If the strike drags on, “I think it will have a political impact,” said Seth Harris, Biden’s former top labour policy adviser, now a senior fellow at Northeastern University’s Burnes Center for Social Change.

Donald Trump, the Republican candidate for president, has persistently attacked vice-president Kamala Harris, his Democratic opponent in the election, for the White House’s handling of the economy, including high prices despite inflation’s steady fall since its peak in 2022.

“I think Republicans will try to make hay, and they’ll try to blame President Biden, and say ‘he should have gotten this thing fixed’ or ‘he should go and get an injunction,’” Seth Harris said.

A source close to the White House said “it’s always bad for the incumbent [administration] when there’s chaos and uncertainty”. Even if the public does not blame Biden and Harris, “the fact that there is unrest and disruption in the economy is not good”.

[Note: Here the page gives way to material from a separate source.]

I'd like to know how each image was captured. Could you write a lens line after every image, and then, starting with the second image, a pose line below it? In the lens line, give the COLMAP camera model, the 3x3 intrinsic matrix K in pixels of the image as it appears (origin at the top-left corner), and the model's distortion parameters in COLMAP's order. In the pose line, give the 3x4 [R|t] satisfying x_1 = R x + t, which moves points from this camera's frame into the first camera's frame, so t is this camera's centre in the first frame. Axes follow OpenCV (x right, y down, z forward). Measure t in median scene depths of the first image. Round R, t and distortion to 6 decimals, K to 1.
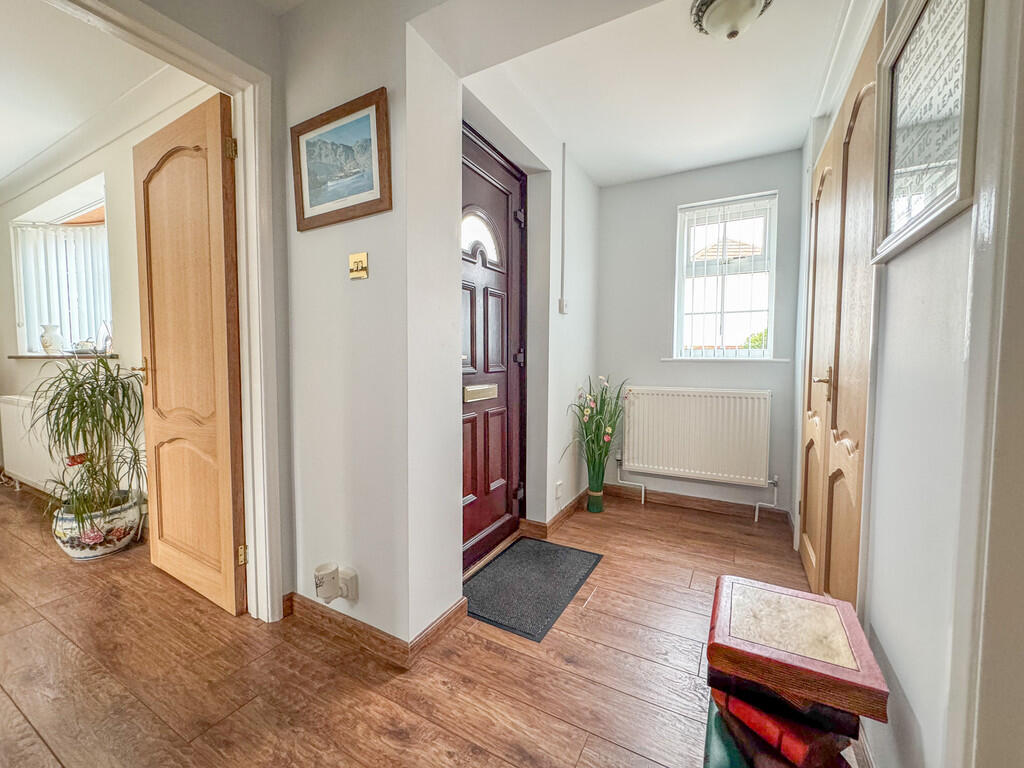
lens RADIAL K [[422.4, 0, 512.0], [0, 422.4, 384.0], [0, 0, 1]] dist [-0.002408, 0.000078]
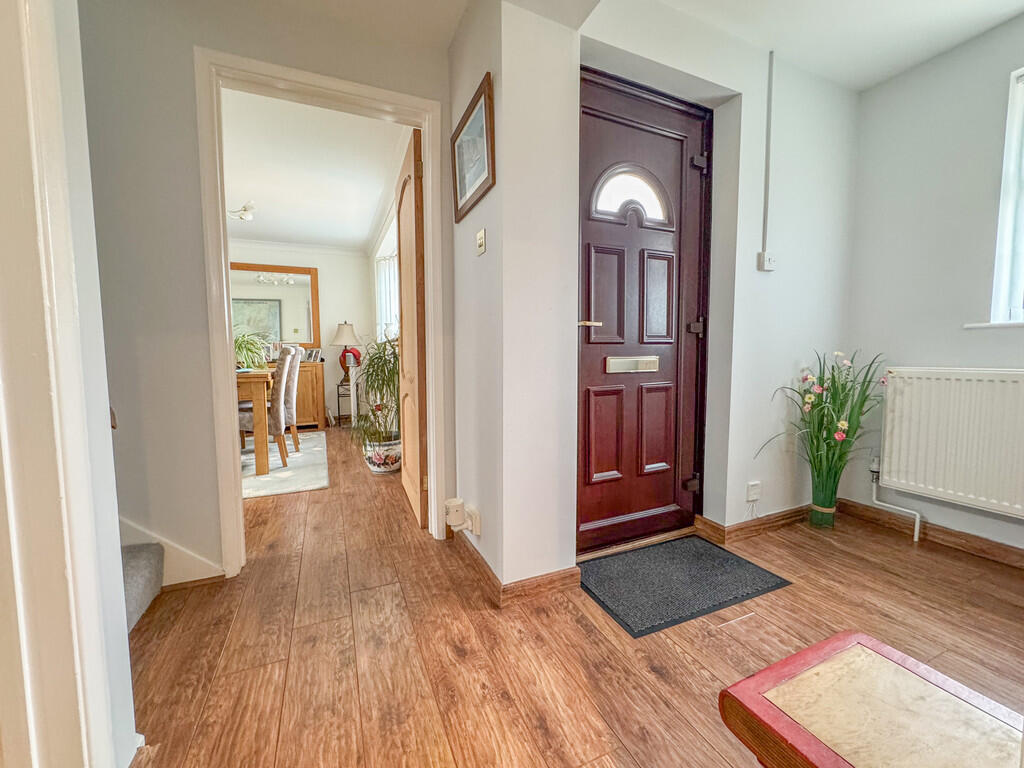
lens RADIAL K [[414.1, 0, 512.0], [0, 414.1, 384.0], [0, 0, 1]] dist [-0.002122, 0.000063]
pose [[0.794474, 0.036178, -0.606219, 0.253767], [-0.027506, 0.999343, 0.023590, 0.045991], [0.606674, -0.002067, 0.794948, 0.108094]]
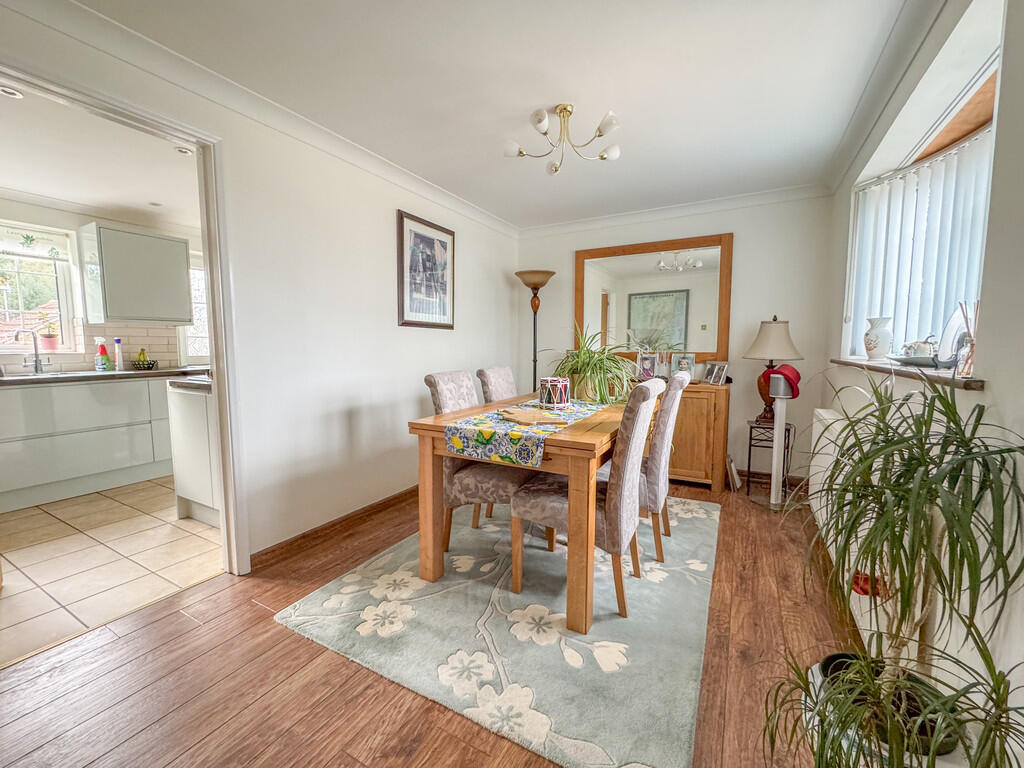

The Harris and Trump campaigns did not respond to requests for comment.

Businesses should have inventory to cover them until after the election, said Jennifer Harris, who was senior director of international economics on Biden’s National Security Council and National Economic Council.

But the threat of stoppages already has prompted businesses to implement expensive contingency plans to secure their supply chains should the east coast and Gulf coast ports shutter on Tuesday.

Leading shipowners have announced surcharges in the event of industrial action, although these would not come into effect immediately. Danish group AP Møller-Maersk plans to charge an additional $1,500 per 20ft container leaving and entering affected ports from October 21, to cover higher operational costs during any disruption. Shares in Maersk and its German peer Hapag-Lloyd have risen about a fifth over the past two weeks, as investors anticipated a revenue boost.

“Whenever carriers or freight forwarders announce price increases, customers are reluctant to accept,” said one freight executive. But in this instance, “there’s no way around it”.

Mia Ginter, head of North American ocean trade at freight group CH Robinson, said that although trades through longer shipping routes or by plane are available, some customers cannot afford these options and are sending goods to wait in line at the east coast.

Alternative entry points into the US, meanwhile, “are not going to be able to handle a rush of cargo. The whole supply chain is going to get overwhelmed,” Ginter said. “The more the strike goes on, the more the costs will pass on to the consumer.”

Chris Butler, chief executive of holiday decor retailer the National Tree Company, said 15 per cent of his company’s goods would be “stranded” if ports closed on Tuesday and that he estimated that each day of the work stoppage would delay his shipments by another five days. 

Alex Naumov, the chief operating officer of luxury car exporter West Coast Shipping, advised his clients to transport their cars through the Port of Oakland in California, as operations on the east coast had already begun to slow down in preparation for a strike. 

Seth Harris warned a stoppage would exact a heavy toll on companies.

“This is going to cost them a gigantic amount of money, and it’s money that is not recoverable.”